Aspirin, Strangely Enough, Might Protect Our Lungs From Air Pollution

Aspirin, Strangely Enough, Might Protect Our Lungs From Air Pollution

A dose of aspirin can do more than just soothe your headache, a new study suggests — it might also protect your lungs from air pollution.

Air pollution harms our bodies in all sorts of ways, both short-term and long-term. One of these ways is through irritating and inflaming lung cells.

So it makes sense that aspirin and other nonsteroidal anti-inflammatory drugs (NSAIDs) could have a protective effect. There’s even research showing that the daily use of aspirin is linked to a reduced risk and slower progression of chronic obstructive pulmonary disease (COPD), a lung condition characterised by chronic inflammation which can be caused or worsened by air pollutants like tobacco smoke.

But according to the authors of this new study, published late last month in the American Journal of Respiratory and Critical Care Medicine, we don’t know whether NSAIDs could mitigate the acute effects of pollution on the lungs.

To remedy this, they looked at data from an ongoing study of veterans. The long-running study has been tracking the health of more than 2,000 American veterans in the greater Boston area since the 1960s, including their lung function. And since 1995, the same area has also had its air quality measured regularly.

This meant the authors could compare the lungs of volunteers who had reported taking NSAIDs in the past month to those who hadn’t, post-exposure to air pollution in the area. All told, data from more than 3,000 doctors’ visits between 1995 and 2012, involving over 1,000 volunteers, was included, with the average age of patients being 72.

As expected, people exposed to a relatively large dose of air pollution on their test day had worse lung function. But people who had been taking NSAIDs recently weren’t quite as worse off as those who hadn’t. On average, the researchers estimated, the lungs of people who used NSAIDs were nearly half as affected by air pollution as those who hadn’t used them. And this protective effect seemed to exist even when you took into account people’s age, smoking history, and BMI.

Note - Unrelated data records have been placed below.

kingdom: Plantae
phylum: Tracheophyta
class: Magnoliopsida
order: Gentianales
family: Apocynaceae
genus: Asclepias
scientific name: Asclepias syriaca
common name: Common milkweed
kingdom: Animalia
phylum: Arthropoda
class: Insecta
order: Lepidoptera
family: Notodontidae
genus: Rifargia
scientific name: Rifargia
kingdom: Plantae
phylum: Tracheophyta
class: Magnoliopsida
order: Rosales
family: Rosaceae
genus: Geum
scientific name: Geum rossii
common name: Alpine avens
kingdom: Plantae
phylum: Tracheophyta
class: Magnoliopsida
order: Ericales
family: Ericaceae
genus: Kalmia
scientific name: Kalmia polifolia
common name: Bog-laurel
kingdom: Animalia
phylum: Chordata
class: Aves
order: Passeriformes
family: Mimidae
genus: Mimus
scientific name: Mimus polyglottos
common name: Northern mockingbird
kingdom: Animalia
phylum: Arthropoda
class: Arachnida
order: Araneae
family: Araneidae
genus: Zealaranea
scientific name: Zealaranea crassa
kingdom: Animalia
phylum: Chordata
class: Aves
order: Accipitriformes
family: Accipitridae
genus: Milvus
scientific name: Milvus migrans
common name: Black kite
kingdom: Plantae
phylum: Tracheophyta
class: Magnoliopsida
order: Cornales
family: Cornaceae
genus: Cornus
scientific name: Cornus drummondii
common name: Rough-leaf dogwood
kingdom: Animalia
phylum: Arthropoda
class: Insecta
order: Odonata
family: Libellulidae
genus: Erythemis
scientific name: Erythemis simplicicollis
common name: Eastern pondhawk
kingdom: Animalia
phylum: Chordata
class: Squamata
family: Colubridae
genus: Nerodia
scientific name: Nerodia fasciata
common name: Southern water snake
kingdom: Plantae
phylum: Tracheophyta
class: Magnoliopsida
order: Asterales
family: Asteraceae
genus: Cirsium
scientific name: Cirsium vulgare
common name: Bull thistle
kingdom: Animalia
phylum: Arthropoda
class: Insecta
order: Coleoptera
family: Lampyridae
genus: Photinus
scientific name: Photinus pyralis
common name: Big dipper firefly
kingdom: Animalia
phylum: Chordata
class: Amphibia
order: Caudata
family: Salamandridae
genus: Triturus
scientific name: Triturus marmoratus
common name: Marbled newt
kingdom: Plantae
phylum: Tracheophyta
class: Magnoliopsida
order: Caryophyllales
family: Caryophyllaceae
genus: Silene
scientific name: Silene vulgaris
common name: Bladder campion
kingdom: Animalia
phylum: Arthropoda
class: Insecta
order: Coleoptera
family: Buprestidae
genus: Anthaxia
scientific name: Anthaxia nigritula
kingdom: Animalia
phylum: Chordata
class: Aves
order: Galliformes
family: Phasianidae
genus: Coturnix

“Our findings suggest that aspirin and other NSAIDs may protect the lungs from short-term spikes in air pollution,” said lead author Xu Gao, a post-doctoral research scientist at Columbia University’s Mailman School of Public Health, in a statement released by the university. “Of course, it is still important to minimise our exposure to air pollution, which is linked to a host of adverse health effects, from cancer to cardiovascular disease.”

These sorts of studies, of course, can’t prove Gao and his team’s theory. One glaring limitation of this study, for instance, is that they relied on people’s own recollections of whether they had used NSAIDs, which can be flawed. They also couldn’t pin down the dose or timing of NSAIDs it would take to actually protect the lungs from short-term harm. And in this study at least, the effect was only seen in people who took aspirin, not other NSAIDs. Because only a few people used exclusively non-aspirin NSAIDs, though, the sample size might have been just too small to pick up on their benefits.

Still, NSAIDs and aspirin are already in widespread use. So if there’s one more thing they can be helpful for, so much the better. The authors say that larger studies, including randomised trials, are needed before these drugs should be billed as anti-pollution aids, though.